間接照明のみで薄暗い店内を見渡すと、噂のアニーがお客とすっかり話し込んでいる。カッチャはある意味で安心した。平常運転の店。
「ほら、またなんかやってる。あれが許されるんだから。大抵のことは問題ないわ」
じゃあ頑張って、とレジ横の片開きのドアを通ってキッチンへ。
ひとり残されたウルスラは、プラプラと揺れるドアを見つめるのみ。
「……頑張ります……」
もう伝えるべき人はいなくなってしまったが、その空間に向けて意思表明する。今からが本当のスタート。ならまずするべきことは……挨拶。
「ユリアーネさん」
隙を見てユリアーネに近づく。店内を清掃したり、片付けたりをしているので、一呼吸ついたところで。レジとキッチンを繋ぐキッチンカウンターに食器を返したところで、声をかけた。
反応したユリアーネは笑みで返す。
「はい。ウルスラ・アウアースバルトさん、ですね。よろしくお願いいたします。ここのオーナーを務めています、ユリアーネ・クロイツァーです」
自分から声をかけなければ、と思っていたので、少し申し訳ない気持ち。気を使わせてしまったかも。そんなことも考えてしまう。

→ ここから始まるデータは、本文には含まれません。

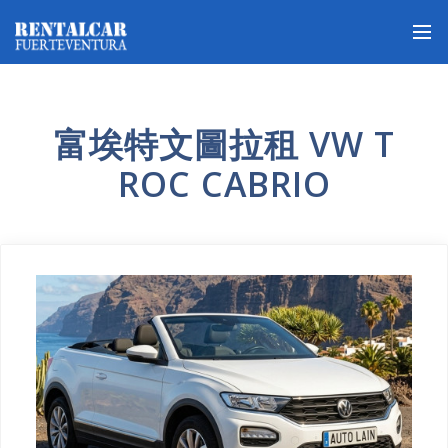
富埃特文圖拉租 VW T
ROC CABRIO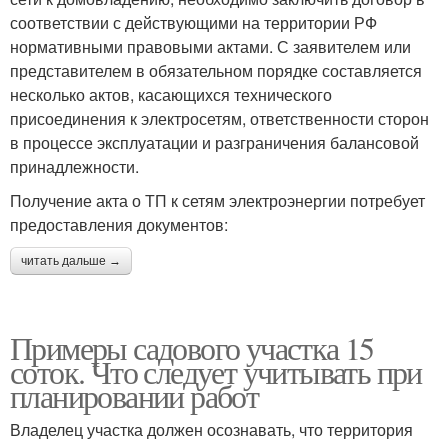
соответствии с действующими на территории РФ
нормативными правовыми актами. С заявителем или
представителем в обязательном порядке составляется
несколько актов, касающихся технического
присоединения к электросетям, ответственности сторон
в процессе эксплуатации и разграничения балансовой
принадлежности.
Получение акта о ТП к сетям электроэнергии потребует
предоставления документов:
читать дальше →
Примеры садового участка 15
соток. Что следует учитывать при
планировании работ
Владелец участка должен осознавать, что территория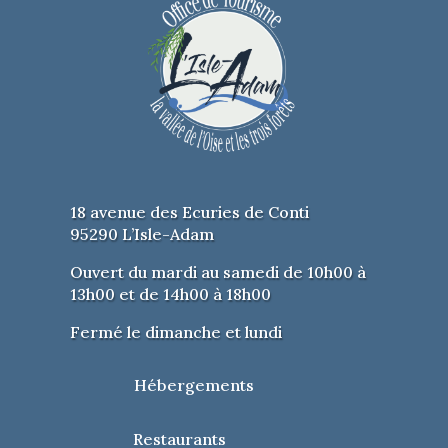
18 avenue des Ecuries de Conti
95290 L’Isle-Adam
Ouvert du mardi au samedi de 10h00 à
13h00 et de 14h00 à 18h00
Fermé le dimanche et lundi
Hébergements
Restaurants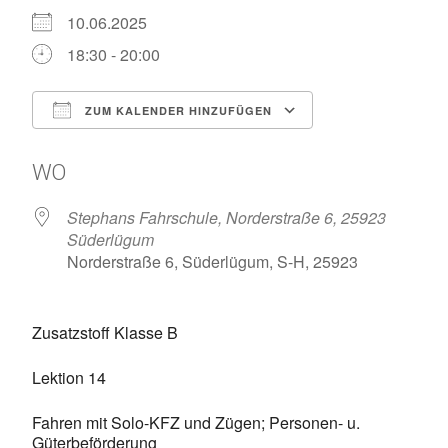
10.06.2025
18:30 - 20:00
ZUM KALENDER HINZUFÜGEN
ICS herunterladen
Google Kalen
WO
Stephans Fahrschule, Norderstraße 6, 25923
Süderlügum
Norderstraße 6, Süderlügum, S-H, 25923
Zusatzstoff Klasse B
Lektion 14
Fahren mit Solo-KFZ und Zügen; Personen- u.
Güterbeförderung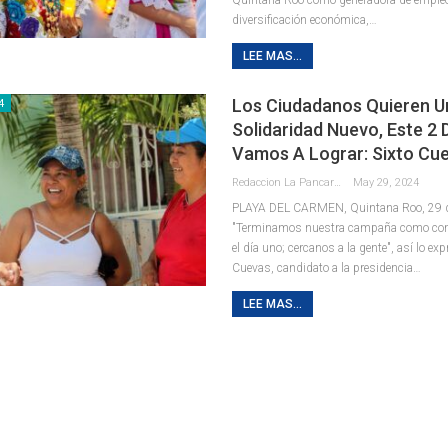
diversificación económica,
…
LEE MAS...
Los Ciudadanos Quieren U
4
Solidaridad Nuevo, Este 2 
Vamos A Lograr: Sixto Cu
Redaccion La Pancarta De Quintana Roo
May 29, 2024
PLAYA DEL CARMEN, Quintana Roo, 29 d
"Terminamos nuestra campaña como c
el día uno; cercanos a la gente", así lo exp
Cuevas, candidato a la presidencia
…
LEE MAS...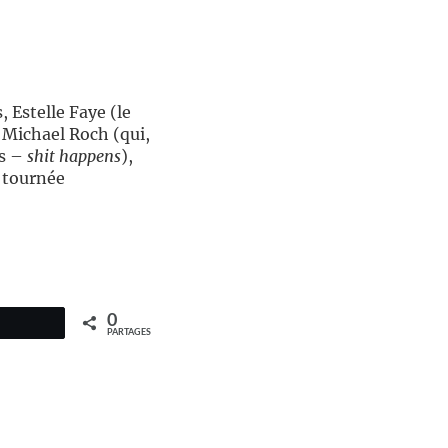
 Estelle Faye (le
 Michael Roch (qui,
es –
shit happens
),
 tournée
0
PARTAGES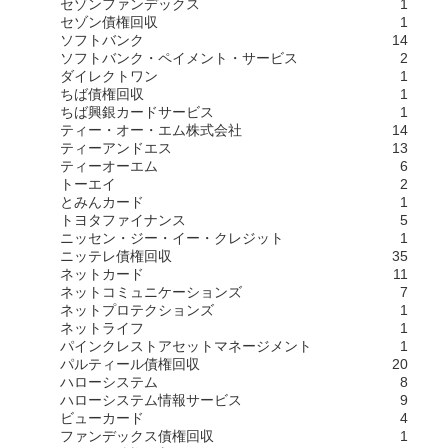
セゾンファンデックス
1
セゾン債権回収
1
ソフトバンク
14
ソフトバンク・ペイメント・サービス
2
ダイレクトワン
1
ちば債権回収
1
ちば興銀カードサービス
1
ティー・オー・エム株式会社
14
ティーアンドエス
13
ティーオーエム
6
トーエイ
2
とみんカード
1
トヨタファイナンス
5
ニッセン・ジー・イー・クレジット
1
ニッテレ債権回収
35
ネットカード
11
ネットコミュニケーションズ
7
ネットプロテクションズ
1
ネットライフ
1
パインクレストアセットマネージメント
1
パルティール債権回収
20
ハローシステム
8
ハローシステム情報サービス
9
ビューカード
4
ファンデックス債権回収
1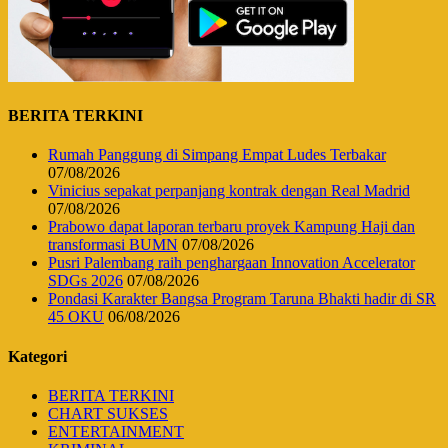
BERITA TERKINI
Rumah Panggung di Simpang Empat Ludes Terbakar
07/08/2026
Vinicius sepakat perpanjang kontrak dengan Real Madrid
07/08/2026
Prabowo dapat laporan terbaru proyek Kampung Haji dan
transformasi BUMN
07/08/2026
Pusri Palembang raih penghargaan Innovation Accelerator
SDGs 2026
07/08/2026
Pondasi Karakter Bangsa Program Taruna Bhakti hadir di SR
45 OKU
06/08/2026
Kategori
BERITA TERKINI
CHART SUKSES
ENTERTAINMENT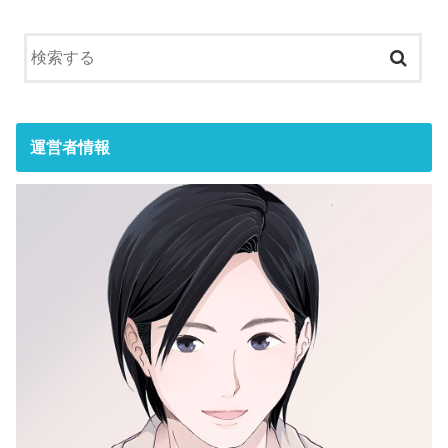
運営者情報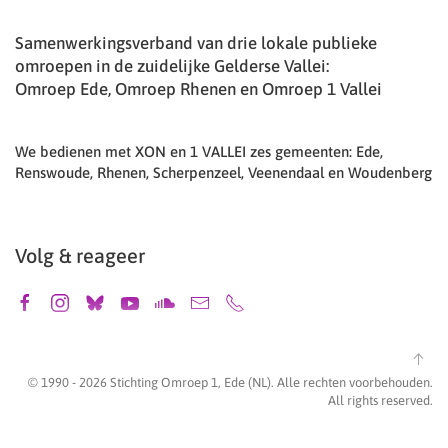
Samenwerkingsverband van drie lokale publieke
omroepen in de zuidelijke Gelderse Vallei:
Omroep Ede, Omroep Rhenen en Omroep 1 Vallei
We bedienen met XON en 1 VALLEI zes gemeenten: Ede,
Renswoude, Rhenen, Scherpenzeel, Veenendaal en Woudenberg
Volg & reageer
© 1990 -
2026
Stichting Omroep 1, Ede (NL). Alle rechten voorbehouden.
All rights reserved.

お互いにどちらかと言えば引っ込み思案なほう。勇気を出したウルスラは、一気に距離を縮める。
「うん、よろしくお願いします。学院では全然面識もなかったけど、話せて嬉しい」
「と言いますと?」
意外な展開。ユリアーネはウルスラという同級生のことを知らなかった。元々、そんなに交友関係も広くないが、相手の方は自分を知っているという。重ねて申し訳ない。
神妙な面持ちに変わったウルスラは、声のトーンを落とす。
「……ユリアーネさんとアニーさんに聞きたいことがあって。あとで、少しいい?」
伺うように、訴えかけるように。
どう考えても楽しい話題ではなさそう、というのはユリアーネは空気でわかった。口ごもった口調からも滲み出る。
「……そう、ですね。二〇時にはあがりますので、それからでもいいですか?」
今はどうしたって就業中。忙しくなってくる時間帯。ささっと聞くようなものでもないだろう。ゆっくりと腰を落ち着けて。
ハッと気づいたウルスラ。まわりが見えていなかった。自分だけになっていた。まず最初の反省。
「うん、そうだね。ごめん。じゃ、これからよろしく」
最後は握手と笑顔で一旦散開する。優しくて、可愛い子。クールというより物静かなだけ。そしてもうひとり。彼女にも。先ほどカッチャが入っていったキッチンへ。